Shell, environmental groups set for long haul in South Africa Wild Coast dispute

By David Whitehouse

Posted on Friday, 3 June 2022 09:31
REUTERS/Rick Wilking.

A new round of court hearings this week over plans by Royal Dutch Shell to carry out seismic blasting along South Africa’s Wild Coast leave a rapid resolution of the dispute looking remote.

The hearings at the Gqeberha High Court followed an interim edict against Shell’s proposals granted by the Grahamstown High Court in December 2021. The new hearings concerned the granting of Shell’s exploration right by the Department of Mineral Resources and Energy in 2014. A decision is expected within three months.

The most important aspect of the legal challenge is the opportunity to test statutes and legislation, Sinegugu Zukulu, a campaigner with the Sustaining the Wild Coast (SWC) group told an online briefing. A strong case by environmentalists will open the possibility of appeal if the court rules against them, he said, adding that he expects Shell to appeal if they lose the case. “We need to be prepared for a long battle.”
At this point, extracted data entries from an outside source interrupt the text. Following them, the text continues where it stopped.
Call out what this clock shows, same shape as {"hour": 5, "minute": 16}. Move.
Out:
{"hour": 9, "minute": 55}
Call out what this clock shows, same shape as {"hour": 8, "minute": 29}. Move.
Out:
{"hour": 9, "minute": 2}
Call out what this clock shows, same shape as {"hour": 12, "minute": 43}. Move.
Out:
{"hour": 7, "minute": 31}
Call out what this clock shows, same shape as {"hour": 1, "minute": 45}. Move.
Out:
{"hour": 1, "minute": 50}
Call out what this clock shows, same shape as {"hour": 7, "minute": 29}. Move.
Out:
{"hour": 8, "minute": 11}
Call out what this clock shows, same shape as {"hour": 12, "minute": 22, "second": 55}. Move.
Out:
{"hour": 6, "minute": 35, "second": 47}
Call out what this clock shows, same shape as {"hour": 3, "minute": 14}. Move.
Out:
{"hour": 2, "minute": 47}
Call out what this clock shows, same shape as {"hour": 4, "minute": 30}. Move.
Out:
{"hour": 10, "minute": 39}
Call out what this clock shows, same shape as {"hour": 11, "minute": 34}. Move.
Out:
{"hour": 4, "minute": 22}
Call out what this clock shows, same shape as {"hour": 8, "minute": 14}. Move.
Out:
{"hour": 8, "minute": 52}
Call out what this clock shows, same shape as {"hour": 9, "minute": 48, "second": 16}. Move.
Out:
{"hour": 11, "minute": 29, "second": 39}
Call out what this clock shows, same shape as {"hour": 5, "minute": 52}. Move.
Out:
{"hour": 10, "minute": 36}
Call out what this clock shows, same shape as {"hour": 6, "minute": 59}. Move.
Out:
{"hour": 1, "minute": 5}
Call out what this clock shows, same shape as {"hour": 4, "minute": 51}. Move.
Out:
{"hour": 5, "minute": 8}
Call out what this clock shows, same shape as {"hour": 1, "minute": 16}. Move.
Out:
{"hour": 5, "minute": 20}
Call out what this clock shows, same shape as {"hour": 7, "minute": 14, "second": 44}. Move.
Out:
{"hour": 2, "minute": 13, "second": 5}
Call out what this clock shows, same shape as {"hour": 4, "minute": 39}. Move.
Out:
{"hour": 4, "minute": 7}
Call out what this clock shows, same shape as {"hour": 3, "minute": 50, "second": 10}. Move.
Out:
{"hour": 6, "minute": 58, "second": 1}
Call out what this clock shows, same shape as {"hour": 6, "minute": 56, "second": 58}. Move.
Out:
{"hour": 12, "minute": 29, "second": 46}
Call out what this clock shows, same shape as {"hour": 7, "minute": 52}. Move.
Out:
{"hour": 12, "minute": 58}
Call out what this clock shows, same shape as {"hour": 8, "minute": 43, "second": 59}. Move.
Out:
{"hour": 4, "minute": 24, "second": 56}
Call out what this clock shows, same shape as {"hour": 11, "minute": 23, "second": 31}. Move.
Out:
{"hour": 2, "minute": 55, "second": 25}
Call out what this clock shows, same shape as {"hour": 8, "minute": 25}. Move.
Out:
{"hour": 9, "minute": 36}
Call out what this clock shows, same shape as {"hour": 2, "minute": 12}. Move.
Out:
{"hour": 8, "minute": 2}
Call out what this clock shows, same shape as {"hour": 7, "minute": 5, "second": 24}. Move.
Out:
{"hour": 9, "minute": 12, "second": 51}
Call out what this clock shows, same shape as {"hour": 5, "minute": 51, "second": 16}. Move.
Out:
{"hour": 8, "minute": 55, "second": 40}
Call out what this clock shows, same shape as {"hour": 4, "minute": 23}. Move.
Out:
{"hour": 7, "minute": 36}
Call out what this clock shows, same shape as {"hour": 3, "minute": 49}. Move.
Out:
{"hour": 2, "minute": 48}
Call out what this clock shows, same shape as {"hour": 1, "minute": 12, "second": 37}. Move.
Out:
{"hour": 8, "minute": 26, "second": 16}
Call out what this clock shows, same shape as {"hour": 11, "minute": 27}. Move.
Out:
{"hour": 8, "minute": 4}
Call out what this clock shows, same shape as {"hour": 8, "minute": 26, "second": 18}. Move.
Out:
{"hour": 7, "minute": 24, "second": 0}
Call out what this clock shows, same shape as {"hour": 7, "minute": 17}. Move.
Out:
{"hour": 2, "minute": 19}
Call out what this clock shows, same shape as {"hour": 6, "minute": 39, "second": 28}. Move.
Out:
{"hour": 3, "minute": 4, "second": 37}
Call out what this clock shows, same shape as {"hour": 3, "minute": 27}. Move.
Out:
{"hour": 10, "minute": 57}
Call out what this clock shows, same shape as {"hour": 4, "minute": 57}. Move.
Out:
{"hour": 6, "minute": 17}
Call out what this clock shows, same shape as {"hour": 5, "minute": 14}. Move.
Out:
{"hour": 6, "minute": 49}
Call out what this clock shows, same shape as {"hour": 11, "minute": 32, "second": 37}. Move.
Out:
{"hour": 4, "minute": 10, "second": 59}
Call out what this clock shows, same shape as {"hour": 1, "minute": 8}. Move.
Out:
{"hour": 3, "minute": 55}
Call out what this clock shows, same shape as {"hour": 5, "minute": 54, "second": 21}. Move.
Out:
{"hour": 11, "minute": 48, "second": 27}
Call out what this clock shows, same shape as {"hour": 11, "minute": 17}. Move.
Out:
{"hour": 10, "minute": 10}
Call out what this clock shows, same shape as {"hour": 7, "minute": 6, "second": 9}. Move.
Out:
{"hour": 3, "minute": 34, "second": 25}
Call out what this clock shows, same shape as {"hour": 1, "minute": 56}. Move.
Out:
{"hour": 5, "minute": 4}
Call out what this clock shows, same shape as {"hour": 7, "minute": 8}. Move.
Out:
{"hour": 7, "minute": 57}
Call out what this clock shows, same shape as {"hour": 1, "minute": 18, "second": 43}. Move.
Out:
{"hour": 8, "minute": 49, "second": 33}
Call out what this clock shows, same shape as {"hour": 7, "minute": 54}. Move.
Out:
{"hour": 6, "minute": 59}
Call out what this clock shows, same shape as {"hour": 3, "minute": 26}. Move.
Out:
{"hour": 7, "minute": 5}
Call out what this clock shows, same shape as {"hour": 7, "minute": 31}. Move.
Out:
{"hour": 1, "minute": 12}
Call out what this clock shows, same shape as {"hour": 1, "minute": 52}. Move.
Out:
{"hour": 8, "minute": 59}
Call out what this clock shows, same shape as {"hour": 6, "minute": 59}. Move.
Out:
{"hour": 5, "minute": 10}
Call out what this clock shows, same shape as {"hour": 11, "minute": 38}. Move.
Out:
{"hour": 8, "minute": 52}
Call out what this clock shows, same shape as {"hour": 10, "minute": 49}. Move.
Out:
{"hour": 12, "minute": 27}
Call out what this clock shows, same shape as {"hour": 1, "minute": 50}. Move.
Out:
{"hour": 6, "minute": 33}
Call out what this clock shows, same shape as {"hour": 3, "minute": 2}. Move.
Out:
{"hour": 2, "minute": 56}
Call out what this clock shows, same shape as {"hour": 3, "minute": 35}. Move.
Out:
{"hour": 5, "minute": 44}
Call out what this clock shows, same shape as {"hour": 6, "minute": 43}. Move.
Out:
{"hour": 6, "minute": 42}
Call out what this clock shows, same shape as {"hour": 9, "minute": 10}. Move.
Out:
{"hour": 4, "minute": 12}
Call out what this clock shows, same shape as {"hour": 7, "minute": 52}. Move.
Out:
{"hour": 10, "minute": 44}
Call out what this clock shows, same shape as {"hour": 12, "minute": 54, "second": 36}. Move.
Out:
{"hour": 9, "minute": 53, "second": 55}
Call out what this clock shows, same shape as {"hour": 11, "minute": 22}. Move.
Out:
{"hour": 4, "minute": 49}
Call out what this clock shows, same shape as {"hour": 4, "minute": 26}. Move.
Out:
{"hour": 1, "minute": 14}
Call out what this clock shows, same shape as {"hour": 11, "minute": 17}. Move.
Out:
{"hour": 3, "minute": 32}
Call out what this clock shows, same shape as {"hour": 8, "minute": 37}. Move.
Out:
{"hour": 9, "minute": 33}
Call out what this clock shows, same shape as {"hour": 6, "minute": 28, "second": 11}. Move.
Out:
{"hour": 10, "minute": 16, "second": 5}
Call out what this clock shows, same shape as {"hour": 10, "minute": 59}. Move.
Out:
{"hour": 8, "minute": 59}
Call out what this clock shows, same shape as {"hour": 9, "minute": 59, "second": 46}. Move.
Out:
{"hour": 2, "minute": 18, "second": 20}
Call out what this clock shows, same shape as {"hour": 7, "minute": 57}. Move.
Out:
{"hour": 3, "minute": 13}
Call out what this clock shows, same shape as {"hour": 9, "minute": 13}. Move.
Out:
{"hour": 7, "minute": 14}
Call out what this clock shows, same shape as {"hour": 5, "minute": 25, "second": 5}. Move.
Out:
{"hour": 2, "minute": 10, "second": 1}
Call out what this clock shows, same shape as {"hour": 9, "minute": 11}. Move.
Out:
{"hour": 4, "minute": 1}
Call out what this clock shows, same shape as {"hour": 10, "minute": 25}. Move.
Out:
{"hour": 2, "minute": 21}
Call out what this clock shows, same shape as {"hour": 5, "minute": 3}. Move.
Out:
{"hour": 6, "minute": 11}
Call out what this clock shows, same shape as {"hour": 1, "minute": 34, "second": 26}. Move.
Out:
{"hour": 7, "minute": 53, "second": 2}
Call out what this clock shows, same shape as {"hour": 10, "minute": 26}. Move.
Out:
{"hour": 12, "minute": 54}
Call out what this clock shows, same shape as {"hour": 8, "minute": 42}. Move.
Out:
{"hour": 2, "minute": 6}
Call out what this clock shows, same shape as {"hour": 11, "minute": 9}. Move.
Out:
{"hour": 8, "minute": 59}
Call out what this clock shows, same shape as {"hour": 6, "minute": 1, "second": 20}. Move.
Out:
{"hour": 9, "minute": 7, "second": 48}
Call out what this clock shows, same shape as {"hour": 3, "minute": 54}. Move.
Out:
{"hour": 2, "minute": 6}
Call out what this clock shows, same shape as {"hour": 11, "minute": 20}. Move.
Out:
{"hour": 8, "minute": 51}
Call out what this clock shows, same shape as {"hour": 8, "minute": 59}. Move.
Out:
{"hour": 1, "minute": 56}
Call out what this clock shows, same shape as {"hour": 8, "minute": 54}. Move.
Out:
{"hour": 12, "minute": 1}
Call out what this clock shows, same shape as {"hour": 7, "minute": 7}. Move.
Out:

The December decision to block the survey was based on Shell’s inadequate consultation of local indigenous communities. Shell should not have relied on newspapers as the single method of consultation and should at least have used the radio, Nonhle Mbuthuma, founder of the Amadiba Crisis Committee (ACC), told the briefing.

  • Many local people don’t have access to newspapers and can’t read English or Afrikaans, she said.
  • The company’s intention was to “bypass and ignore” the local community. “Newspapers are where you hide the information away from us.”

‘Anti-development’

Shell argues that its procedures for managing the impact from seismic activities are in line with the latest global industry standards. The hydrocarbon reserves, which its seismic survey aims to uncover, have the potential to “significantly contribute to  South Africa’s energy security and the government’s economic development programmes,” the company says.

Hloniphizwe Mtolo, Shell’s country chair for South Africa, wrote in an open letter in December that the sound produced during seismic surveys is comparable to many naturally occurring and man-made ocean sounds. In 2020, there were at least 325 seismic surveys conducted globally with no known harm to marine life, he wrote.

The company has argued that the communities should have asked Minister of Mineral Resources and Energy Gwede Mantashe for help rather than seeking the interdiction. Mantashe strongly backs Shell’s plans and has likened environmental protests to “apartheid and colonialism”.

The environmental groups argue that the minister’s public stance shows that appealing to him would have been a waste of time. And saying that protesters are anti-development has no legal relevance, Wilmien Wicomb, a lawyer at the Legal Resources Centre, told the briefing.

  • The purpose of consultation is not for Shell to simply ask people who agree with its proposals, she said. “This development is decided in Pretoria and will benefit the few.”
  • Mbuthuma of the ACC denied that local indigenous communities are opposed to development in itself. But Shell and the government “don’t want to ask us what we want. They want top-down development imposed.”
  • Environmental damage to the ocean is inevitable if Shell’s development goes ahead, and this would extend well beyond the Wild Coast area, Mbuthuma said. “The ocean is one. You can’t cut it” into pieces.

Bottom line

The high stakes for both sides mean that the court’s decision is unlikely to be the end of the Wild Coast dispute.